A long lifespan is a nearly universal goal. But the more birthdays you celebrate, the more health issues you may face, especially when it comes to the most vulnerable parts of the body – the skin and eyes. While we cannot entirely prevent the cellular breakdown that occurs to our eyes over the years, we can take steps to delay the onset and drastically reduce the severity. And according to Rafael Trespalacios, MD, Lead Surgeon and Medical Director of Brevard Eye Center, it all starts with limiting our exposure to damaging factors and taking supplemental steps to buffer our biological defenses.

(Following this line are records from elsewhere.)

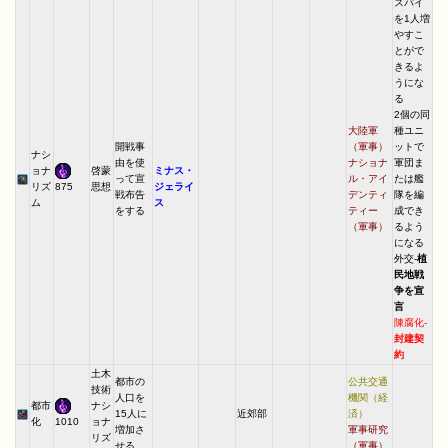
スパイ
を1人増
やすこ
とがで
きるよ
うにな
る
2個の同
大陸軍
種ユニ
開戦事
（軍事）
ットで
ナシ
由を使
ナショナ
軍団ま
ョナ
啓蒙
ミナス・
って宣
ル・アイ
たは艦
リズ
思想
ジェライ
875
戦布告
デンティ
隊を編
ム
ス
をする
ティー
成でき
（軍事）
るよう
になる
外交-
植
民地戦
争を宣
言
陳腐化-
封建契
約
土木
都市の
公共交通
技術
人口を
機関（経
都市
ナシ
15人に
近郊部
済）
化
ョナ
1010
増加さ
軍事研究
リズ
せる
（軍事）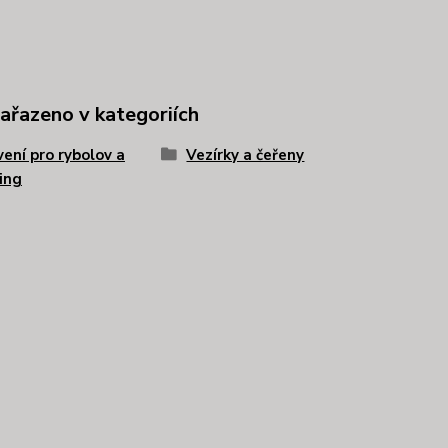
zařazeno v kategoriích
ení pro rybolov a
Vezírky a čeřeny
ing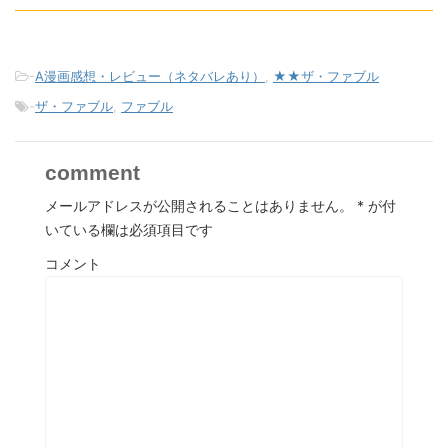
-
A漫画感想・レビュー（ネタバレあり）
,
★★ザ・ファブル
-
ザ・ファブル
,
ファブル
comment
メールアドレスが公開されることはありません。
*
が付
いている欄は必須項目です
コメント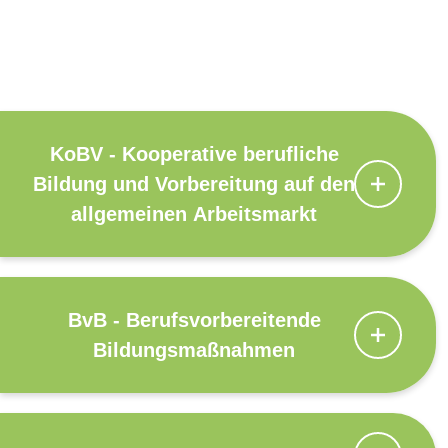
KoBV - Kooperative berufliche
Bildung und Vorbereitung auf den
allgemeinen Arbeitsmarkt
BvB - Berufsvorbereitende
Bildungsmaßnahmen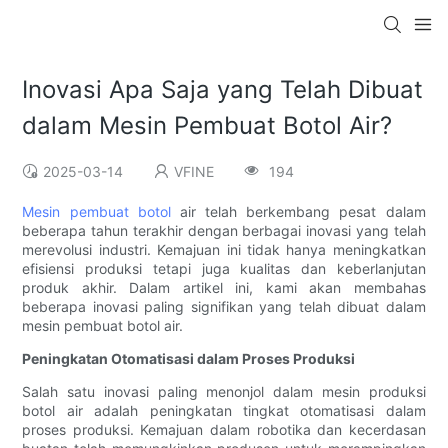
Inovasi Apa Saja yang Telah Dibuat
dalam Mesin Pembuat Botol Air?
2025-03-14
VFINE
194
Mesin pembuat botol
air telah berkembang pesat dalam
beberapa tahun terakhir dengan berbagai inovasi yang telah
merevolusi industri. Kemajuan ini tidak hanya meningkatkan
efisiensi produksi tetapi juga kualitas dan keberlanjutan
produk akhir. Dalam artikel ini, kami akan membahas
beberapa inovasi paling signifikan yang telah dibuat dalam
mesin pembuat botol air.
Peningkatan Otomatisasi dalam Proses Produksi
Salah satu inovasi paling menonjol dalam mesin produksi
botol air adalah peningkatan tingkat otomatisasi dalam
proses produksi. Kemajuan dalam robotika dan kecerdasan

When it comes to aging diseases of the eye, Macular Degeneration looms large. According to the American Macular Degeneration Foundation, “Macular Degeneration is the leading cause of vision loss and affects more than 10 million Americans – more than cataracts and glaucoma combined.” Caused by the deterioration of the center of the retina, Macular Degeneration involves the loss of central vison in the eye, which impacts the ability to drive, read or recognize faces. Those affected by advanced Macular Degeneration are considered legally blind, although they maintain peripheral vision. There is currently no cure for Macular Degeneration.

“The truth is, if we live long enough, we will all be affected by Macular Degeneration,” explains Dr. Tres. “It’s an aging disease, and there are things about aging that are inevitable – tissue gets thinner and more fragile, things break down. But there are choices we make before we reach old age that have a huge impact on when our macula (the center of the retina) begins to degenerate and how quickly it progresses.”

The eye is a complex and amazing organ that ages similarly to our skin. Just as our skin gets thinner as we grow older, with some thicker patches and uneven tone, our eyes atrophy with age. The steps to slow this process down include quitting smoking, eating an abundance of leafy green vegetables and reducing our exposure to “blue light,” the light emitted by electronics.

“The idea is to address modifiable risk factors,” Dr. Tres says. “Smoking breaks down collagen, which weakens the integrity of the retina. It’s one of the most crucial risk factors for Macular Degeneration. Eating a lot of leafy greens buffers the biologically active tissue in the back of the eye, so it doesn’t degenerate as quickly.”

“And there is more and more evidence that the blue light from our cell phones, laptops, and other electronics plays a role in this disease,” continued Dr. Tres. “So, change the setting on your devices to ‘night mode’ and get blue-blocking film on your glasses. It’s simple lifestyle changes like these that can delay the onset or lessen the severity of Macular Degeneration.”

As an additional protective step, carotenoids – pigments that provide color in many fruits and vegetables – can be taken as supplements that, along with a healthy diet, can protect eyes from the damaging effects of blue light and reduce the risk of developing Macular Degeneration. Brevard Eye Center was the first ophthalmologist practice in Florida and remains the only one in Brevard County that can measure the level of carotenoids and macular pigment in your eyes to establish a baseline reading, provide carotenoid supplements to improve the pigment’s thickness and then retest your level to measure improvement.

“Carotenoid supplements can actually improve the performance of your eyes – professional baseball players utilize them to lessen their reaction time,” says Dr. Tres. “There are vitamins specifically made for children’s eyes, because the earlier you strengthen pigment level, the better. It’s one more layer of care to delay the onset of Macular Degeneration.”